Les prérequis avant de détacher le cheval
Je vais être cash : la liberté n’est pas une solution magique pour « réparer » un cheval irrespectueux. C’est même l’inverse. On passe au travail sans longe quand certaines bases sont déjà bien en place.
Avant d’enlever le licol, ton cheval devrait savoir, en longe ou en main :
- Marcher au pas à côté de toi sans te bousculer
- S’arrêter quand tu t’arrêtes
- Reculer à une légère demande (gestuelle ou pression)
- Respecter ta bulle : ne pas te coller, ne pas te grimper dessus
- Répondre à ta voix sur les transitions simples (pas – trot – arrêt)
Si déjà là c’est compliqué, ce n’est pas grave, mais garde le licol et la longe et travaille ces points d’abord. La liberté ne « crée » pas le respect, elle vient le révéler… ou montrer là où ça coince.
Sécurité : tes règles à toi, avant les exercices
Je le répète souvent aux cavaliers que j’accompagne : en liberté, ton cheval a plus d’options… y compris celle de mal réagir. Donc avant de jouer au centaure télépathe, pose quelques règles claires :
- Tu ne tolères jamais qu’il te fonce dessus, même « en jouant »
- Tu gardes toujours une porte de sortie pour toi (ne te coince pas dans un angle)

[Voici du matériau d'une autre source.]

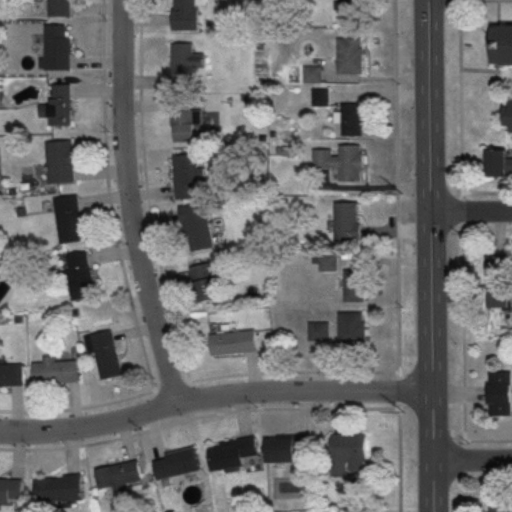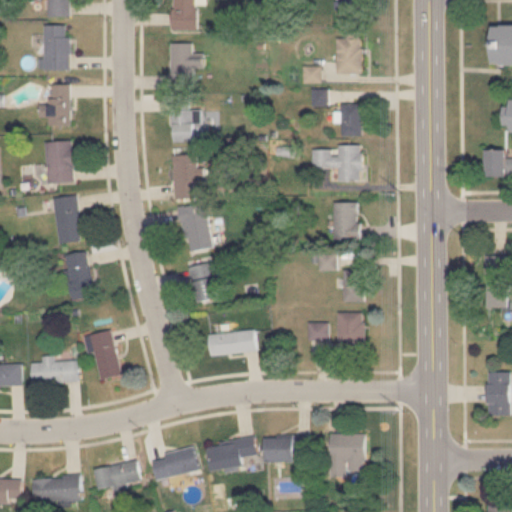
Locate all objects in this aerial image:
building: (62, 7)
building: (62, 7)
building: (354, 11)
building: (354, 11)
building: (188, 14)
building: (188, 15)
building: (505, 44)
building: (59, 46)
building: (60, 46)
building: (353, 52)
building: (353, 52)
building: (187, 64)
building: (187, 64)
building: (323, 96)
building: (323, 96)
building: (61, 104)
building: (62, 105)
building: (503, 107)
building: (190, 119)
building: (355, 119)
building: (355, 119)
building: (190, 120)
building: (63, 161)
building: (63, 161)
building: (343, 161)
building: (344, 161)
building: (498, 162)
building: (191, 174)
building: (191, 175)
road: (132, 204)
road: (470, 207)
building: (69, 218)
building: (70, 218)
building: (348, 219)
building: (348, 219)
building: (198, 226)
building: (199, 227)
road: (394, 255)
road: (428, 256)
building: (328, 260)
building: (329, 261)
building: (82, 274)
building: (82, 274)
building: (497, 279)
building: (207, 280)
building: (207, 280)
building: (500, 281)
building: (355, 284)
building: (355, 285)
building: (351, 327)
building: (352, 327)
building: (319, 330)
building: (319, 330)
building: (233, 341)
building: (234, 342)
building: (104, 351)
building: (105, 352)
building: (56, 370)
building: (56, 371)
building: (11, 373)
building: (11, 373)
building: (500, 390)
building: (500, 392)
road: (212, 398)
building: (287, 448)
building: (288, 448)
building: (233, 453)
building: (348, 453)
building: (348, 453)
building: (233, 454)
road: (470, 455)
building: (175, 462)
building: (175, 462)
building: (119, 474)
building: (119, 475)
building: (59, 488)
building: (59, 488)
building: (11, 489)
building: (11, 489)
building: (500, 505)
building: (500, 507)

- Tu fais tes premières séances avec quelqu’un d’autre sur place, surtout si le cheval est chaud
- Tu gardes un outil à la main (stick, chambrière, longe enroulée) non pas pour taper, mais pour agrandir ta bulle si besoin
Et surtout : si tu ne le sens pas, si le cheval est électrique, ou si tu es fatigué(e) / tendu(e), rien ne t’oblige à détacher. Un bon travail en longe vaut mieux qu’une mauvaise séance en liberté.
Pourquoi le travail en liberté renforce vraiment la connexion
Sans longe ni licol, ton cheval ne suit plus une pression matérielle, il suit :
- Ton énergie (plus ou moins forte)
- Ta direction (position de ton corps, orientation de tes épaules)
- Ta cohérence (est-ce que tu fais toujours les mêmes demandes pour les mêmes choses ?)
Un cheval qui se connecte à toi en liberté, c’est un cheval qui :
- Te regarde et t’écoute, même à distance
- Fait attention à ton corps pour anticiper ce que tu vas demander
- Apprend à gérer son énergie avec toi (se calmer, se réveiller, changer d’allure)
Et ça, tu le retrouves ensuite partout : en main, en selle, en extérieur, au montoir, en concours. La liberté devient un indicateur : si tout se défait en liberté, c’est qu’il y a encore des trous dans le reste du travail.
Choisir le bon lieu et le bon matériel
Pour démarrer, facilite-toi la vie :
- Lieu : petit paddock sécurisé, rond de longe ou petite carrière fermée. Évite les grands espaces ouverts au début.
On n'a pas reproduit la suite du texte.